— begin Stored rows —

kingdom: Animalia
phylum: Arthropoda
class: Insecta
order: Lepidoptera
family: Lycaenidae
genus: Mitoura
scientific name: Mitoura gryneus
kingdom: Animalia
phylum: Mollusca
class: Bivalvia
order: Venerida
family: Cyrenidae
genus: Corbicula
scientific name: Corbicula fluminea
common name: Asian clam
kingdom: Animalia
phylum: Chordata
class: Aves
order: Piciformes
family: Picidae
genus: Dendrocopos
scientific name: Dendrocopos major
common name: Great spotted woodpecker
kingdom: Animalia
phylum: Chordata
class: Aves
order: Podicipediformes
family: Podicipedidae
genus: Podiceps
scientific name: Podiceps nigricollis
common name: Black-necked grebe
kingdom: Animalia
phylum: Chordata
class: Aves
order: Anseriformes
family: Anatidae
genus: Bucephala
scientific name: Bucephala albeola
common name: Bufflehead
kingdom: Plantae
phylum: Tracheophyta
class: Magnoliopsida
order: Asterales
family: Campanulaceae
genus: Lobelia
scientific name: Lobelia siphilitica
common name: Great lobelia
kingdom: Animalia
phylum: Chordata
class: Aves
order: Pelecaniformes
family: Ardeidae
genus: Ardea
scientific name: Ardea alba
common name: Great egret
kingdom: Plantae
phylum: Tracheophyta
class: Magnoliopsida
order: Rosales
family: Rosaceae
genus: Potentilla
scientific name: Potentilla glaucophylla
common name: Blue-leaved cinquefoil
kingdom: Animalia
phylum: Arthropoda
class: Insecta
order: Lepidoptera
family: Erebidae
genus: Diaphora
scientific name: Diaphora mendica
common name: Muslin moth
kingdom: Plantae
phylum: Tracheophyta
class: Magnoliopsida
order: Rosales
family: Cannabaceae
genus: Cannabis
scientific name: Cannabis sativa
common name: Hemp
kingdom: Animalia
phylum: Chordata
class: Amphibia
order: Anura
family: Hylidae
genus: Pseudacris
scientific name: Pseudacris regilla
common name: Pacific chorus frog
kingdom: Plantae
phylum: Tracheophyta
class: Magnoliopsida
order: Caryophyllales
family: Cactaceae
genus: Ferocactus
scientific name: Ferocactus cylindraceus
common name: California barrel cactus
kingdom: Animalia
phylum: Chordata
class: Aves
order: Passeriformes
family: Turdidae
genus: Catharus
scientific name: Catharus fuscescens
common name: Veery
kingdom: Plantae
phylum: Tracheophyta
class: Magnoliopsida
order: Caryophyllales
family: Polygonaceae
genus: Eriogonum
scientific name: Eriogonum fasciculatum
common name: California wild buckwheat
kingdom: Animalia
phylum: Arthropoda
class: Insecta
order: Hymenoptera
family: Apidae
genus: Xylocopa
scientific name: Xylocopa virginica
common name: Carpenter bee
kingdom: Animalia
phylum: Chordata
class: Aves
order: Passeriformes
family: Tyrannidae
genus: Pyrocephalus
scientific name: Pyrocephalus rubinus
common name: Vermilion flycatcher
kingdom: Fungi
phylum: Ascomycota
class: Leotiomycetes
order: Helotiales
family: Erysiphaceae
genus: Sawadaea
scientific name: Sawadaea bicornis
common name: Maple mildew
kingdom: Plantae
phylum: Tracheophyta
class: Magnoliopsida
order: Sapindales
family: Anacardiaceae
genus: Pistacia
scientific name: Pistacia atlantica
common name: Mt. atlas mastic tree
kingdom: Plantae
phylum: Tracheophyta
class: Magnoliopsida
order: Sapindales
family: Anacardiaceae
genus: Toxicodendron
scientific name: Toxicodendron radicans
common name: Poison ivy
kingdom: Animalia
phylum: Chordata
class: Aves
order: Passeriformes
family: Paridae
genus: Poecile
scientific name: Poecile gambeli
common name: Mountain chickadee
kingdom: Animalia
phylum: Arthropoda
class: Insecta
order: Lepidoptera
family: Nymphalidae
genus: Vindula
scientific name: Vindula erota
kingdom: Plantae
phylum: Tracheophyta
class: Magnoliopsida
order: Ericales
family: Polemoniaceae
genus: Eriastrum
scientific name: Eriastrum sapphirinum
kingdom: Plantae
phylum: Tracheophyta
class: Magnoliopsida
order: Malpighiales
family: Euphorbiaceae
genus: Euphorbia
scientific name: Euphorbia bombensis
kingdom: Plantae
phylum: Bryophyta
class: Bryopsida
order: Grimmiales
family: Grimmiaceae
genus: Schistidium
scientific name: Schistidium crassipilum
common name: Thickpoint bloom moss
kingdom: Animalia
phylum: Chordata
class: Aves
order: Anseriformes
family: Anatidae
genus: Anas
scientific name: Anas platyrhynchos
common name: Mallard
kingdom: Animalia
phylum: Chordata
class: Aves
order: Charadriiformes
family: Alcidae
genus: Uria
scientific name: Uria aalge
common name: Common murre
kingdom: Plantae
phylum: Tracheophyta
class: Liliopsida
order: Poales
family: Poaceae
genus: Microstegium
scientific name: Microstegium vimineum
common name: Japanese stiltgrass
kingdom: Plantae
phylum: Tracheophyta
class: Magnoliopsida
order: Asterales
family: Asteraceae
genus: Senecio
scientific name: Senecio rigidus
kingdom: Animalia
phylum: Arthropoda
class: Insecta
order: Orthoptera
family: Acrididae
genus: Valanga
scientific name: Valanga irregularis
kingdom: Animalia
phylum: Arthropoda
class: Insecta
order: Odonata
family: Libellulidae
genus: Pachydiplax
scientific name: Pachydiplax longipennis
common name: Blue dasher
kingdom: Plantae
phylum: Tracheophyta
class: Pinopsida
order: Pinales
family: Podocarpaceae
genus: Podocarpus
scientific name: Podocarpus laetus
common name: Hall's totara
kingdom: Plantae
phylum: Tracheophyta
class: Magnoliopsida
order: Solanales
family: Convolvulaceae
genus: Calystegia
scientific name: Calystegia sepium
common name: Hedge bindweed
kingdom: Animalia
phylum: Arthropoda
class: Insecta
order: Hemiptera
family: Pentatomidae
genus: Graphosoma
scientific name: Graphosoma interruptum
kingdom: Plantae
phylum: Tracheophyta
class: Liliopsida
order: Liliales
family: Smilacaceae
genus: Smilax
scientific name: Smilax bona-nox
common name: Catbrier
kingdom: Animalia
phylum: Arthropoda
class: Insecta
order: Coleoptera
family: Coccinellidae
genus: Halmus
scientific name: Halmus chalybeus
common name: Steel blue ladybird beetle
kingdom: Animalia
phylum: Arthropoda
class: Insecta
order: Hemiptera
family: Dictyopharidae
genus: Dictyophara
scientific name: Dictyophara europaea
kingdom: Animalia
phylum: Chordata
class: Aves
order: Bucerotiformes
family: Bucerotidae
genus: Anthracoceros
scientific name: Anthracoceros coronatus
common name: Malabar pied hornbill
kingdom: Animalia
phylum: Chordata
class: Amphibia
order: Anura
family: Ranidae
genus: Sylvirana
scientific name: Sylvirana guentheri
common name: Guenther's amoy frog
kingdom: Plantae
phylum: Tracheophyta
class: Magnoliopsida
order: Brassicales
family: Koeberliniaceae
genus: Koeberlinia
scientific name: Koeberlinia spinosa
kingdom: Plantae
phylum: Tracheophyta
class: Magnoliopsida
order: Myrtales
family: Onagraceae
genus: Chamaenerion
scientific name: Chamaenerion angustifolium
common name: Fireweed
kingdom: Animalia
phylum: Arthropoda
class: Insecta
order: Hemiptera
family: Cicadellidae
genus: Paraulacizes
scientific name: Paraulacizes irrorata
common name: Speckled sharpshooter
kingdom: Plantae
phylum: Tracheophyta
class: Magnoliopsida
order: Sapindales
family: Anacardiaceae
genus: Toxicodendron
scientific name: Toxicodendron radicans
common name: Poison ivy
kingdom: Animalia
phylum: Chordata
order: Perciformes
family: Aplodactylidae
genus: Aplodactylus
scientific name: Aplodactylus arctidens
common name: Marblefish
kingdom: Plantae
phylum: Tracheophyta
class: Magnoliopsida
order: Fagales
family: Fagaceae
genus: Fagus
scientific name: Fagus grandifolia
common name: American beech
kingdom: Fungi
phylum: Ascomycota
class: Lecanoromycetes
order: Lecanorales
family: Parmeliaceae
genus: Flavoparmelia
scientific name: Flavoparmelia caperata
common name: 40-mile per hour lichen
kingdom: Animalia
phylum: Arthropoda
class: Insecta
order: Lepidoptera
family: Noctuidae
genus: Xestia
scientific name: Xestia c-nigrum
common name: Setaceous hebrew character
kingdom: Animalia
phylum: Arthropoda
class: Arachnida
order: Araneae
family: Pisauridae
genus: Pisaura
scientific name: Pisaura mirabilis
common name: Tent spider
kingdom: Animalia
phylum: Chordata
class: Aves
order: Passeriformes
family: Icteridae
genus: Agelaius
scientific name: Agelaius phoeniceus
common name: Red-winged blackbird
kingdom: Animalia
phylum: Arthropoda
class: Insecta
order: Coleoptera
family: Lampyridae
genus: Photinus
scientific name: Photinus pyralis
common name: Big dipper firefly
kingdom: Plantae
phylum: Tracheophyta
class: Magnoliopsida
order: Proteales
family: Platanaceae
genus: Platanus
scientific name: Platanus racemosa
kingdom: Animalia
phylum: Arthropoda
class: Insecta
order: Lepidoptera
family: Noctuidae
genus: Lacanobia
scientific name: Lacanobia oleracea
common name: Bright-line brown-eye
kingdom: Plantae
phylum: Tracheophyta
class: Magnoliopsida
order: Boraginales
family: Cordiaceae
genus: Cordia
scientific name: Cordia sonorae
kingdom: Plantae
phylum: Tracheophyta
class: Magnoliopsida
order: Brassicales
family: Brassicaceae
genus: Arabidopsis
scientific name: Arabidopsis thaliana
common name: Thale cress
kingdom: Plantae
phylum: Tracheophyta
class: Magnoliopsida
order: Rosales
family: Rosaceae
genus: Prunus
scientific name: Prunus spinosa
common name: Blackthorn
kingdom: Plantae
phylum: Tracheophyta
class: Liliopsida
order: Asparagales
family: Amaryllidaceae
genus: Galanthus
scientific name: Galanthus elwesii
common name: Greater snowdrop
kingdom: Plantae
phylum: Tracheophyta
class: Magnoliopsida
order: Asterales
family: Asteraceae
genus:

— end Stored rows —

* _What is being asked_: Please copy the material from the line with "family: Nymphalidae" up to and including the line with "genus: Schistidium", changing "scientific name" to "binomial name" and leaving everything else as it is.

* _The solution_:
family: Nymphalidae
genus: Vindula
binomial name: Vindula erota
kingdom: Plantae
phylum: Tracheophyta
class: Magnoliopsida
order: Ericales
family: Polemoniaceae
genus: Eriastrum
binomial name: Eriastrum sapphirinum
kingdom: Plantae
phylum: Tracheophyta
class: Magnoliopsida
order: Malpighiales
family: Euphorbiaceae
genus: Euphorbia
binomial name: Euphorbia bombensis
kingdom: Plantae
phylum: Bryophyta
class: Bryopsida
order: Grimmiales
family: Grimmiaceae
genus: Schistidium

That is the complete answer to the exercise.